La Niña Idéntica a Mi Hija Destapó el Secreto Más Cruel de Mi Esposo-thuyhien

Todos los días, cuando mi hija salía del preescolar, me decía que en la casa de su maestra había una niña exactamente igual a ella.

La primera vez que la escuché, sonreí por puro reflejo, como hacen los adultos cuando un niño suelta una frase incómoda y uno prefiere convertirla en juego antes que mirarla de frente.

Pero hubo algo en la forma en que Alma lo dijo aquella tarde, mientras pateaba suavemente el respaldo de mi asiento, que no me dejó en paz.

—Mami, hay una niña en casa de la maestra que tiene mi misma cara.

Volteé apenas lo necesario para verla por el espejo retrovisor.

Tenía las mejillas sonrojadas por el calor, el cabello medio desordenado y esa expresión seria que a veces le aparecía cuando decía algo importante.

Alma no era una niña inventora.

No hablaba de monstruos debajo de la cama ni de amiguitos invisibles.

Era observadora, prudente, de esas criaturas pequeñas que notan un cambio de perfume, una voz cansada o una discusión en silencio.

Image

Por eso me inquietó.

Aun así, intenté tratarlo con ligereza.

—¿Y cómo sabes que se parece a ti?

—Porque tiene mis ojos —respondió—.

Y mi nariz. Y cuando se enoja hace la misma boca que yo.

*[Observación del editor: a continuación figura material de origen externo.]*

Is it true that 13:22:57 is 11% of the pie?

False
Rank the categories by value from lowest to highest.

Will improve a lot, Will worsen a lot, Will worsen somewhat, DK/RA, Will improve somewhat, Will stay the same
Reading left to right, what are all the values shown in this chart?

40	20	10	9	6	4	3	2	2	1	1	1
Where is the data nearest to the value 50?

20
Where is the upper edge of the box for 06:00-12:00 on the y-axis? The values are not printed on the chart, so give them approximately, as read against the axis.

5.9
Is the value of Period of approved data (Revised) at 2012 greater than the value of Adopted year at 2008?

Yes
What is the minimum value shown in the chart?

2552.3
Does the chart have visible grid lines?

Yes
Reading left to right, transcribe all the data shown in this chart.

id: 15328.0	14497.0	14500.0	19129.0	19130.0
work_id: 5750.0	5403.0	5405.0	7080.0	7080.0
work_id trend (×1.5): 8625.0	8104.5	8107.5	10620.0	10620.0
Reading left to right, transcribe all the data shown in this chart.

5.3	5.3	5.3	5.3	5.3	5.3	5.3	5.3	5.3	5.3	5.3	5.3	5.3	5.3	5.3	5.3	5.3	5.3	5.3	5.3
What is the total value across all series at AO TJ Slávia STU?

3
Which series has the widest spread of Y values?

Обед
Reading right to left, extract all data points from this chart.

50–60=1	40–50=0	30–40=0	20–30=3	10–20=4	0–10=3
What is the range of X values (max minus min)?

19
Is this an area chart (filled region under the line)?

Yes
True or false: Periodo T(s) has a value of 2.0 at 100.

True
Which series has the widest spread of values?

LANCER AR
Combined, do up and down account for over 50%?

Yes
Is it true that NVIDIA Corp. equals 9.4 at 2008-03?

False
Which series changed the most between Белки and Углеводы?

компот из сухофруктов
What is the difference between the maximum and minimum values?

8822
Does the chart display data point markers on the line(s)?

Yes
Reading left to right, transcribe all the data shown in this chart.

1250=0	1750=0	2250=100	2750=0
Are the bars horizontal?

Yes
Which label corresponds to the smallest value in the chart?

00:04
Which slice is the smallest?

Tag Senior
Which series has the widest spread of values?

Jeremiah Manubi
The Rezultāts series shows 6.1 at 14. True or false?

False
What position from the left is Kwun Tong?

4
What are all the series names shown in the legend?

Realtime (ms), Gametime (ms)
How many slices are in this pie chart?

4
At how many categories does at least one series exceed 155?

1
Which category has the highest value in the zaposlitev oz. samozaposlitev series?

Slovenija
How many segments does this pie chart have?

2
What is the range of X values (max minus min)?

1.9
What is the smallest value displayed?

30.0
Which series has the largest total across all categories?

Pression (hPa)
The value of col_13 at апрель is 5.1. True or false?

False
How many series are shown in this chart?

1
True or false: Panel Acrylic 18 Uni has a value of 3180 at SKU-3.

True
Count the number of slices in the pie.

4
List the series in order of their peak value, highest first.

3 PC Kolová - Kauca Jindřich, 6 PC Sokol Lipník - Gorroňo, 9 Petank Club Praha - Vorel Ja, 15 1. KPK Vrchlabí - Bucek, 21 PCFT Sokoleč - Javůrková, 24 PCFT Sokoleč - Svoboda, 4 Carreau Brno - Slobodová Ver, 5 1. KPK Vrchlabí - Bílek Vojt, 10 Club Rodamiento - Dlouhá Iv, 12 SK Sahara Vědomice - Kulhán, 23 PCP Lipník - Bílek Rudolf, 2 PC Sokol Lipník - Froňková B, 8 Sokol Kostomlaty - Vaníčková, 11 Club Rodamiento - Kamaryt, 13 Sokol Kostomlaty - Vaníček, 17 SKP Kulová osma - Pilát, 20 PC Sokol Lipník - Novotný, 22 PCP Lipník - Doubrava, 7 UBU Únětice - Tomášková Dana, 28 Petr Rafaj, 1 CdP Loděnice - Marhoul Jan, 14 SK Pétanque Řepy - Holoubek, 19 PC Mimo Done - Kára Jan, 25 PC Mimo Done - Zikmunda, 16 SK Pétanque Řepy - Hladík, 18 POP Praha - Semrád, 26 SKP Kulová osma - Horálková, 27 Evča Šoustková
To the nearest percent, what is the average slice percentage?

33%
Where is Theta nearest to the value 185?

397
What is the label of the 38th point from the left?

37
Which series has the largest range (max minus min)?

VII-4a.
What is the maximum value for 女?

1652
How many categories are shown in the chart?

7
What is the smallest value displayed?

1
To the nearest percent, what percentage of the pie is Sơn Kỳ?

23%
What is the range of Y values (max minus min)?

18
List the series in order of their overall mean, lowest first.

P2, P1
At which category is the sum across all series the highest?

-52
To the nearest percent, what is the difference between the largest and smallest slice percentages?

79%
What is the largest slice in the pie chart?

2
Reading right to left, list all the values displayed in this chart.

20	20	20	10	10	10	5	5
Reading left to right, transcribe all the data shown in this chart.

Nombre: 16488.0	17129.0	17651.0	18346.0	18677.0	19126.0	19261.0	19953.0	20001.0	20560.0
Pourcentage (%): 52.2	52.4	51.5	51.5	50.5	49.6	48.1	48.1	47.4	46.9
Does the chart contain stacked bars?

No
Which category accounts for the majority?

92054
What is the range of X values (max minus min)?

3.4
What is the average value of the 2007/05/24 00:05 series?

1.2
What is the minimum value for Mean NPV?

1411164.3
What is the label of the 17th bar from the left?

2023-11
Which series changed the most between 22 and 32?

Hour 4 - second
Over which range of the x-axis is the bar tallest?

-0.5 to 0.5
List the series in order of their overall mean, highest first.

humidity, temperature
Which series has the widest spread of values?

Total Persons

Me reí con incomodidad. Le pregunté si era una compañerita nueva.

Ella negó con la cabeza.

—No. Vive ahí. En la casa de la maestra.

La maestra se llamaba Clara.

Era dueña de un pequeño preescolar en casa, de esos lugares que parecen hechos para tranquilizar a madres culpables.

Solo cuidaba a cuatro niños.

Tenía cámaras en la entrada, un patio limpio, muebles de colores pastel, comida casera y una manera suave de hablar que inspiraba confianza.

Yo había llegado a ella por recomendación de una compañera de la oficina cuando la salud de mi suegra empezó a deteriorarse y ya no pudo seguir ayudándonos con Alma.

Durante los primeros meses me sentí afortunada.

Clara mandaba fotos a mediodía, me avisaba si Alma había comido poco, si se había raspado una rodilla, si estaba más sensible de lo normal.

Mi hija la quería. Yo le había entregado mi rutina, mi calma y parte de mi maternidad a esa mujer.

Tal vez por eso, cuando esa noche le conté a mi esposo lo que Alma había dicho, esperaba que él compartiera mi inquietud.

Sergio estaba sentado a la mesa, aflojándose la corbata y mirando el teléfono con esa distracción permanente que en los últimos años se había vuelto parte de él.

Levantó la vista apenas un segundo.

—Valeria, tiene cuatro años. Seguro vio una foto vieja o una prima de alguien.

No te sugestiones.

—No lo dijo como un juego —insistí.

Él soltó el aire por la nariz, como si yo estuviera complicando algo absurdo.

—Los niños a veces mezclan cosas.

No conviertas esto en un drama.

No discutí más. Pero empecé a mirar con otros ojos todo lo que antes había aceptado sin esfuerzo.